Parks, bicycles and common sense

October 10th, 2014

Note to reader. This is one of my rants- sorry in advance for getting serious.

I don’t know if there is a word better than “Park” to envision thoughts of a family gathering together outdoors to play outdoors. Obviously I’m describing the kind of park of green grass, trees, benches and annoying mosquitoes. Not the asphalt kind where vehicles are placed, although one does effect the other as I’ll explain.

I live in Edmonton, sometimes described as a winter city. We’re about the same latitude as Moscow and I suppose roughly the same climate as the Russian city- five months of winter and a short but lovely summer. If you think of Moscow I doubt you have visions of bicycle riders enjoying a ride along the streets. That didn’t stop Edmonton city council to decide we need bicycle paths everywhere.

Our neighbourhood has several bike paths that are marked on the streets. They are well use; last August I saw three bicycles. For the whole month. That number went down in September to one. I suspect when we have our five months of winter that number may go down even lower.

In our area we have a lovely park that has deep slopes (part of a city project to divert storm water). Last year it was used during the winter by dozens of kids to toboggan and sled. They had a great time. Parents drove up with kids and toboggans and waited in their parked vehicles as the kids raced down the snowy slopes.

But no more. The four lane avenue that went by the park is now two lanes with the extra lanes converted for bicycles only. “No Parking” signs were erected on all surrounding streets to ensure no one can use park again. The park sits empty. They might as well put up a “No Trespassing” sign.

I phoned the city. The gentlemen from the transportation department was sympathetic, but told me the bicycle committee makes the decision where bicycle routes go. Apparently the routes don’t go through common sense. I would have thought our children should have priority over a ill planned bicycle route. Wishful thinking.

┄┄┄┄┄┄┄┄┄┄

:: WORK TO COMPLETE ::
**a)** From the post on parks and bicycles, copy out the passage from "But no more." to "route. Wishful thinking.".
**b)** Answer these questions from the post on parks and bicycles:
(i) In which city does the writer live?
(ii) How many bicycles did the writer see on the neighbourhood bike paths last August?
(iii) Who decides where bicycle routes go, according to the person from the transportation department?
**c)** Translate this sentence from the post on parks and bicycles into Spanish: "Last year it was used during the winter by dozens of kids to toboggan and sled."
Draw only on the text when answering; bring in no outside knowledge.

:: EXERCISE DATA ::
┄┄┄┄┄┄┄┄┄┄

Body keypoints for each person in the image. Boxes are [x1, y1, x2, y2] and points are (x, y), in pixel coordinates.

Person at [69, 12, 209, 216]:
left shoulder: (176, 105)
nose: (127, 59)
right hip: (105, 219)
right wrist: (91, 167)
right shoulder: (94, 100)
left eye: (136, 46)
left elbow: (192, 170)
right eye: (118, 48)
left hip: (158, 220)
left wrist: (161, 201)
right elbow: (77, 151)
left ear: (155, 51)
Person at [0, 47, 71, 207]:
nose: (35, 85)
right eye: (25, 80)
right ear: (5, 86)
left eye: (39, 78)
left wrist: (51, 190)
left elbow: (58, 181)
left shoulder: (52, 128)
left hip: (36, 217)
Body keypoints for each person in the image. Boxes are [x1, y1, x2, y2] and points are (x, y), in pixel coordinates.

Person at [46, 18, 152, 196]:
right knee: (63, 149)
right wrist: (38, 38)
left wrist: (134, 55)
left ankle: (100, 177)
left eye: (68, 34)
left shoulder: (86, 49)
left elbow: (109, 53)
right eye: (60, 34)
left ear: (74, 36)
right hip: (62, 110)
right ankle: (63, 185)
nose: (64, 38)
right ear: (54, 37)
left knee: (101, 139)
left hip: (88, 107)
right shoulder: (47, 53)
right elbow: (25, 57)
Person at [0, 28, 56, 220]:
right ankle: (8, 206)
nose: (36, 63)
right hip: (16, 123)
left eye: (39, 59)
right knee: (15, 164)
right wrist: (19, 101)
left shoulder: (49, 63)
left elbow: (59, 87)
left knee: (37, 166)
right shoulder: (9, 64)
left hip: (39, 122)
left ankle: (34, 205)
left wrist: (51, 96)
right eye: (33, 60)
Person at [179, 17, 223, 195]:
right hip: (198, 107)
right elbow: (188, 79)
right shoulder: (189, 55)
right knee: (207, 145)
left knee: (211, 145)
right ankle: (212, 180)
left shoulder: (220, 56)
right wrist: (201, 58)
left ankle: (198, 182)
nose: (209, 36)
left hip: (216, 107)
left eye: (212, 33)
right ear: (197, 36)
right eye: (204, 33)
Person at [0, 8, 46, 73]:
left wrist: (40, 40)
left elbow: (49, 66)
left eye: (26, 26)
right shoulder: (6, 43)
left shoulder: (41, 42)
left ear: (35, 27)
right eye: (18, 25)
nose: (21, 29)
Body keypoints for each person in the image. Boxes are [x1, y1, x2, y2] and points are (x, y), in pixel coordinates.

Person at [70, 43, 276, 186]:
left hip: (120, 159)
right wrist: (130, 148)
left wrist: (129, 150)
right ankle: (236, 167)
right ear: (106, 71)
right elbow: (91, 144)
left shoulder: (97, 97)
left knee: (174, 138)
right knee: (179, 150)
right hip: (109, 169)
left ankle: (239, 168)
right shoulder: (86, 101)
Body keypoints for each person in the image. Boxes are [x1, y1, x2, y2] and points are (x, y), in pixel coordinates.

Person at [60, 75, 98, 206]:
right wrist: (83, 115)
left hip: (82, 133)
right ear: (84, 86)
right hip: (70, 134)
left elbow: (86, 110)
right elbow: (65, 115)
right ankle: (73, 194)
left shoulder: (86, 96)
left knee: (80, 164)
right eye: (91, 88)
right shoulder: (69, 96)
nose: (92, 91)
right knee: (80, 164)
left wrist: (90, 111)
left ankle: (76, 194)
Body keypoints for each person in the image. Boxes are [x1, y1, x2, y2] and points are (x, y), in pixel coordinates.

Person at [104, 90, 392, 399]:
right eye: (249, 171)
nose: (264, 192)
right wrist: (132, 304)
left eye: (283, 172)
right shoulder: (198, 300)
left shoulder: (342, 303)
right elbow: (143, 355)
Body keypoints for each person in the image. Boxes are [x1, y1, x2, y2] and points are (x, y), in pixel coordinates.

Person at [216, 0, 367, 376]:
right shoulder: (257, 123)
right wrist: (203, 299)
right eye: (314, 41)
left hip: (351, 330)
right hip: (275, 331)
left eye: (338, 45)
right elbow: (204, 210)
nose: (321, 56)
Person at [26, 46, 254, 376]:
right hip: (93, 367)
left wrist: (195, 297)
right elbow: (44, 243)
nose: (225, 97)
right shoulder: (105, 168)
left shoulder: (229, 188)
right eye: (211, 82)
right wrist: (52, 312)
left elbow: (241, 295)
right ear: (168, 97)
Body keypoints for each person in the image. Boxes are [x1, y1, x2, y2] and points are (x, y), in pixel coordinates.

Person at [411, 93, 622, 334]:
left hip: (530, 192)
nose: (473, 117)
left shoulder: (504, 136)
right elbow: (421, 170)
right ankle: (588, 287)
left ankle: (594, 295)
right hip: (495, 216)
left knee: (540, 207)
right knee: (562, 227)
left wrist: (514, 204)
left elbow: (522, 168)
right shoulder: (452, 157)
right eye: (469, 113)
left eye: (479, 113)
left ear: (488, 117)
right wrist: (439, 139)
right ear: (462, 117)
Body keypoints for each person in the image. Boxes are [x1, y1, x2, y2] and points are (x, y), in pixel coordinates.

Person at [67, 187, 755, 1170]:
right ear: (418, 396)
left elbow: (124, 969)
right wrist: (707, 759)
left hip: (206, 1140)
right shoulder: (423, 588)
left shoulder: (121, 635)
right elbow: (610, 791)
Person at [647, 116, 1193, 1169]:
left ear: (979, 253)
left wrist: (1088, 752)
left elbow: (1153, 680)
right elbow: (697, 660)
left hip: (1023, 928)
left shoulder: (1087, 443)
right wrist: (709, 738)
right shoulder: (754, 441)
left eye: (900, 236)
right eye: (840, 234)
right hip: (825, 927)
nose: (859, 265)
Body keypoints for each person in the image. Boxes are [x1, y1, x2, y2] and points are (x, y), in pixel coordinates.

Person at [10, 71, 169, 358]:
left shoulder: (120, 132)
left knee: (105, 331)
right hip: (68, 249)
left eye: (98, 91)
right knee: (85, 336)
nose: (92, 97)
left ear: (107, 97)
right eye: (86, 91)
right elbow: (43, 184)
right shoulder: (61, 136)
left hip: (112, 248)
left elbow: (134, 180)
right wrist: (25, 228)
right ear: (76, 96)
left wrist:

┄┄┄┄┄┄┄┄┄┄

:: EXPECTED OUTPUTS ::
**a)**
But no more. The four lane avenue that went by the park is now two lanes with the extra lanes converted for bicycles only. “No Parking” signs were erected on all surrounding streets to ensure no one can use park again. The park sits empty. They might as well put up a “No Trespassing” sign.

I phoned the city. The gentlemen from the transportation department was sympathetic, but told me the bicycle committee makes the decision where bicycle routes go. Apparently the routes don’t go through common sense. I would have thought our children should have priority over a ill planned bicycle route. Wishful thinking.

**b)**
(i) Edmonton.
(ii) Three.
(iii) The bicycle committee.

**c)** El año pasado, durante el invierno, decenas de niños lo usaron para deslizarse en tobogán y en trineo.